Data »
-------------------------
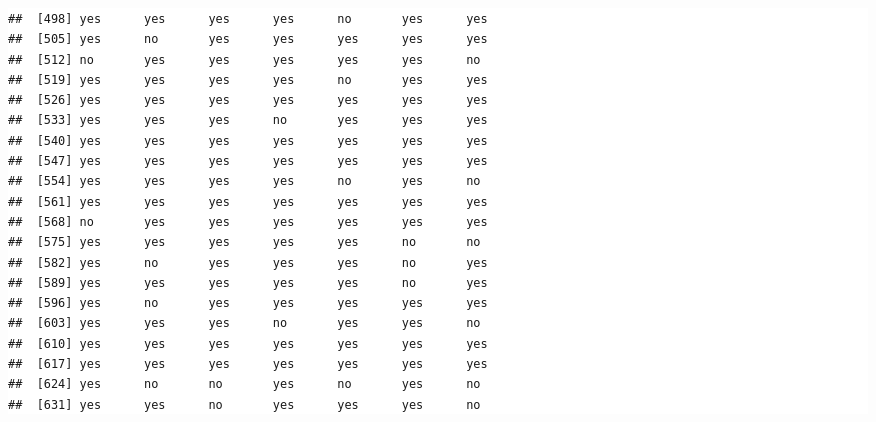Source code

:    ##  [498] yes      yes      yes      yes      no       yes      yes     
    ##  [505] yes      no       yes      yes      yes      yes      yes     
    ##  [512] no       yes      yes      yes      yes      yes      no      
    ##  [519] yes      yes      yes      yes      no       yes      yes     
    ##  [526] yes      yes      yes      yes      yes      yes      yes     
    ##  [533] yes      yes      yes      no       yes      yes      yes     
    ##  [540] yes      yes      yes      yes      yes      yes      yes     
    ##  [547] yes      yes      yes      yes      yes      yes      yes     
    ##  [554] yes      yes      yes      yes      no       yes      no      
    ##  [561] yes      yes      yes      yes      yes      yes      yes     
    ##  [568] no       yes      yes      yes      yes      yes      yes     
    ##  [575] yes      yes      yes      yes      yes      no       no      
    ##  [582] yes      no       yes      yes      yes      no       yes     
    ##  [589] yes      yes      yes      yes      yes      no       yes     
    ##  [596] yes      no       yes      yes      yes      yes      yes     
    ##  [603] yes      yes      yes      no       yes      yes      no      
    ##  [610] yes      yes      yes      yes      yes      yes      yes     
    ##  [617] yes      yes      yes      yes      yes      yes      yes     
    ##  [624] yes      no       no       yes      no       yes      no      
    ##  [631] yes      yes      no       yes      yes      yes      no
-------------------------
Produce a verbatim transcription of every line in the listing, images omitted.

Output for this exercise »
Source code

:    ##  [498] yes      yes      yes      yes      no       yes      yes     
    ##  [505] yes      no       yes      yes      yes      yes      yes     
    ##  [512] no       yes      yes      yes      yes      yes      no      
    ##  [519] yes      yes      yes      yes      no       yes      yes     
    ##  [526] yes      yes      yes      yes      yes      yes      yes     
    ##  [533] yes      yes      yes      no       yes      yes      yes     
    ##  [540] yes      yes      yes      yes      yes      yes      yes     
    ##  [547] yes      yes      yes      yes      yes      yes      yes     
    ##  [554] yes      yes      yes      yes      no       yes      no      
    ##  [561] yes      yes      yes      yes      yes      yes      yes     
    ##  [568] no       yes      yes      yes      yes      yes      yes     
    ##  [575] yes      yes      yes      yes      yes      no       no      
    ##  [582] yes      no       yes      yes      yes      no       yes     
    ##  [589] yes      yes      yes      yes      yes      no       yes     
    ##  [596] yes      no       yes      yes      yes      yes      yes     
    ##  [603] yes      yes      yes      no       yes      yes      no      
    ##  [610] yes      yes      yes      yes      yes      yes      yes     
    ##  [617] yes      yes      yes      yes      yes      yes      yes     
    ##  [624] yes      no       no       yes      no       yes      no      
    ##  [631] yes      yes      no       yes      yes      yes      no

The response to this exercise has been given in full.